Now comes the thought for which I have no language adequate in copiousness or fit in delicateness. It would seem as if the little good outweighed the evil. God does not decide by majorities. There is not a more vulgar standard of right and wrong than so-called majorities; it is an evil form of judgment wholly—useful for temporary purposes, but of no use whatever in moral judgment. The majority in a man's own heart is overwhelming. If each action were a vote, and if hands were held up for evil, a forest of ten thousand might instantly spring up; and then if we called for the vote expressive of religious desire, there might be one trembling hand half extended. Who counts?—God. What says he? How rules he from his throne? It will be like him to say, "Inasmuch as ye have done it unto one of the least of these my brethren, ye have done it unto me." If he could find out in our life that we once dropped on one knee, and began a prayer, there is no telling what may be done by his love in multiplying the act into an eternal obeisance and regarding the unfinished prayer as an eternal supplication. This is how the judgment will go. God has not forsaken us. To open his book with any desire to find in it reading for the soul is a proof that we are not abandoned of our Father; to go into the sanctuary even with some trouble of mind or reluctance of will—to be there is a sign that we are not yet cast out into the darkness infinite.

Yet even here the stern lesson stands straight up and demands to be heard—namely:—If any man can be satisfied with the little that he has, he has not the little on which he bases his satisfaction.
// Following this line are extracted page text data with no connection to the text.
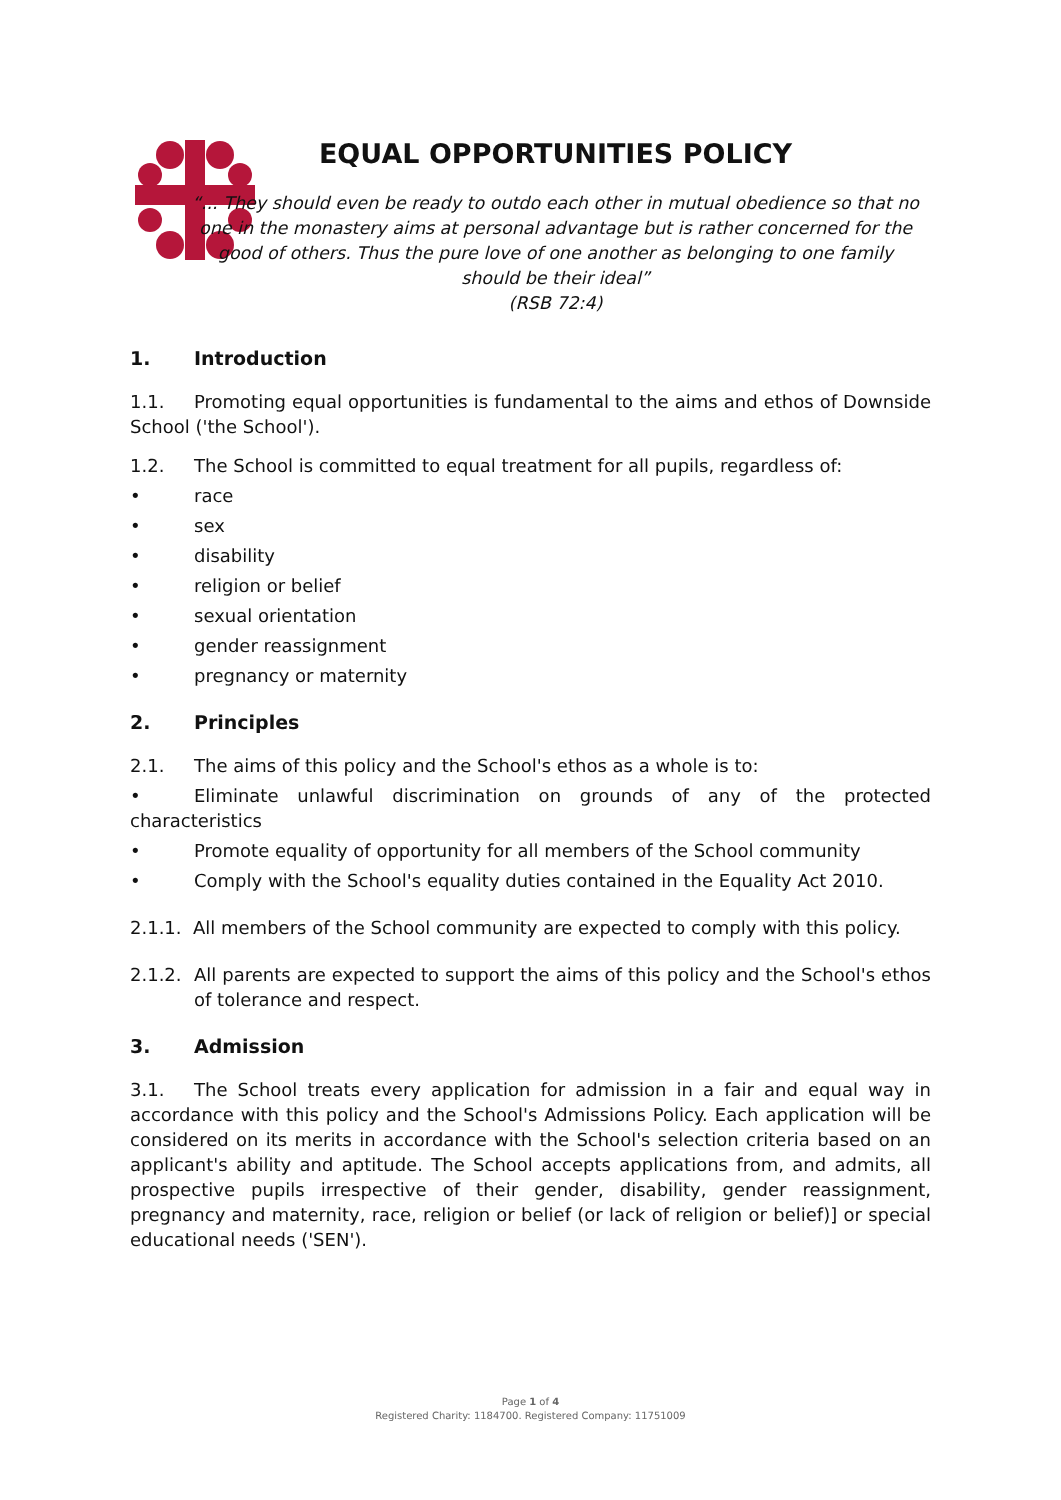EQUAL OPPORTUNITIES POLICY
“... They should even be ready to outdo each other in mutual obedience so that no one in the monastery aims at personal advantage but is rather concerned for the good of others. Thus the pure love of one another as belonging to one family should be their ideal”
(RSB 72:4)
1. Introduction
1.1. Promoting equal opportunities is fundamental to the aims and ethos of Downside School ('the School').
1.2. The School is committed to equal treatment for all pupils, regardless of:
• race
• sex
• disability
• religion or belief
• sexual orientation
• gender reassignment
• pregnancy or maternity
2. Principles
2.1. The aims of this policy and the School's ethos as a whole is to:
• Eliminate unlawful discrimination on grounds of any of the protected characteristics
• Promote equality of opportunity for all members of the School community
• Comply with the School's equality duties contained in the Equality Act 2010.
2.1.1. All members of the School community are expected to comply with this policy.
2.1.2. All parents are expected to support the aims of this policy and the School's ethos of tolerance and respect.
3. Admission
3.1. The School treats every application for admission in a fair and equal way in accordance with this policy and the School's Admissions Policy. Each application will be considered on its merits in accordance with the School's selection criteria based on an applicant's ability and aptitude. The School accepts applications from, and admits, all prospective pupils irrespective of their gender, disability, gender reassignment, pregnancy and maternity, race, religion or belief (or lack of religion or belief)] or special educational needs ('SEN').
Page 1 of 4
Registered Charity: 1184700. Registered Company: 11751009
It is not our business to magnify the little; we do well to fix our mind for long stretches of time upon the evil, and the wrong, and the foul, and the base. It is not for us to seek self-satisfaction; our place is in the dust; our cry should be "Unclean! unprofitable!"—a cry for mercy. It is God's place to find anything in us on which he can base hope for our future, or found a claim for the still further surrender of our hostile but still human hearts.